▸ **Aim of the task**: From the article below on turning a functional description into an RTL design, output the passage that begins at the words "The downside is" and stops after "an Implementation Gap.". Copy it word for word.

▸ **Document section**:
Bridging the Gap – From Functional Description to RTL Design
The process of transforming a high-level functional description into a Register-Transfer Level (RTL) design is a crucial step in digital hardware design. This transition involves converting abstract functionality into a hardware description language that captures the behavior and structure of the digital circuit.
In this article, we will explore the key steps and considerations involved in the journey from a functional description to RTL, shedding light on the intricacies of this critical phase in hardware development.
Understanding Functional Description:
A functional description serves as the blueprint for the digital system, outlining its intended behavior, functionality, and interactions with the external environment. This phase often involves the use of high-level modeling languages, such as SystemVerilog or VHDL, to describe the system’s functionality through algorithms, data flow, and control logic.
This abstract representation helps designers conceptualize the system’s behavior before diving into detailed RTL design.
The functional specification can be made in a high-level language, for example, C, C++, or MATLAB. At a very high-level language, we can make the specification.
We want to make a specification in a high-level language because there, we have lots of flexibility and can do a lot of experimentation and analyze various trade-offs of the algorithms on the system behavior and other things. Therefore, we want to do an initial analysis or make a Functional Specification in a high-level language where we have lots of flexibility. But there is a downside to this as well.
The downside is that once we make a specification in a high-level language, we need to then take it to an RTL or we need to convert that specification to an RTL here, and that creates what is known as an Implementation Gap.
So, we write a functional specification in C, C++, System C, MATLAB, or it can be Metadata, and finally, we need to convert it into an RTL here, which is typically in Verilog, SystemVerilog, or VHDL, right? So now this conversion needs to be done, and that is what we mean by Implementation Gap.
RTL: General Structure
Let’s understand briefly what an RTL is and what is the structure of a general RTL.
RTL can also be called data flow descriptions; it has got two distinct parts. One is the data path, and the other is the control path.
In the data path, the major portion of computation is done. For example, there are ALUs or large arithmetic logic units that are doing a kind of computation. These units can be Adder, multipliers, or logical units and gates. These kinds of logical operations will be performed in the data path.
How this data moves from moves is decided by a control signal which is generated in the control. The FSM generates these control signals which are on the control path, and a mux passes the data based on these control signals, and we have registers from which data can go. So the information can go to the arithmetic logic units and so on. This is the general structure of an RTL.
Functional Specification to RTL
RTL needs to be modeled in a language or in a framework where both kinds of modeling are allowed, that is, sequential modeling, as well as concurrent modeling, and Hardware description languages, basically provide that facility.
Therefore, RTL is typically modeled using Verilog, VHDL, or system Verilog languages.
We know that there is an implementation Gap when we describe a design in terms of functional specification in a high-level language, and the RTL, which basically describes design in a way in which data moves from register to register.

▸ **Entries shown**:
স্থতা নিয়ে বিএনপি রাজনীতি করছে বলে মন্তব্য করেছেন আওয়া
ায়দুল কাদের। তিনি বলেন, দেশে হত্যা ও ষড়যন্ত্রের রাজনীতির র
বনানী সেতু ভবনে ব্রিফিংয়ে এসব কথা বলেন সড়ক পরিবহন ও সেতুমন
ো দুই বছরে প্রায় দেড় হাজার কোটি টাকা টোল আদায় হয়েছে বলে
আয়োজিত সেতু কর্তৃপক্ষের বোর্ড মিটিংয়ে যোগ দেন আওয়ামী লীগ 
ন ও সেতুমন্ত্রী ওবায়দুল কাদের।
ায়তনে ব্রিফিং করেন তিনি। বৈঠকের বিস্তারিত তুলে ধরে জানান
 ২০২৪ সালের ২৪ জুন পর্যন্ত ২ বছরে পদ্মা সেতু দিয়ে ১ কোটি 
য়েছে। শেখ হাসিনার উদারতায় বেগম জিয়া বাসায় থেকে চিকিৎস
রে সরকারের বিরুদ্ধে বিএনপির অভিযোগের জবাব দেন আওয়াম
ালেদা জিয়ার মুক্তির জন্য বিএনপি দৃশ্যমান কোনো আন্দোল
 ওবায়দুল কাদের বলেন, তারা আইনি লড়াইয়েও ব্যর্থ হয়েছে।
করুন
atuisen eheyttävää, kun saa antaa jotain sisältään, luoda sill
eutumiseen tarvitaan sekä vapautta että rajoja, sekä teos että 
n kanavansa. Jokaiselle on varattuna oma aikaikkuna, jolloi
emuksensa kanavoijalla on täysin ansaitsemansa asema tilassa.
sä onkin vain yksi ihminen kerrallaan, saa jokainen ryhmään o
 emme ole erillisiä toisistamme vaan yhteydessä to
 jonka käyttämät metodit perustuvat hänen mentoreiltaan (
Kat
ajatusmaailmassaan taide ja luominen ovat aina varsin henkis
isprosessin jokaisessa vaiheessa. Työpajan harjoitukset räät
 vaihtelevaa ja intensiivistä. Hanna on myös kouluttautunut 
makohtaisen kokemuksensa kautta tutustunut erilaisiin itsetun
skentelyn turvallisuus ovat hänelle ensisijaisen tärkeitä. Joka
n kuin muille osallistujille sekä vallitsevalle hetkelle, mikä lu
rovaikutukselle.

▸ **Written solution**:
The downside is that once we make a specification in a high-level language, we need to then take it to an RTL or we need to convert that specification to an RTL here, and that creates what is known as an Implementation Gap.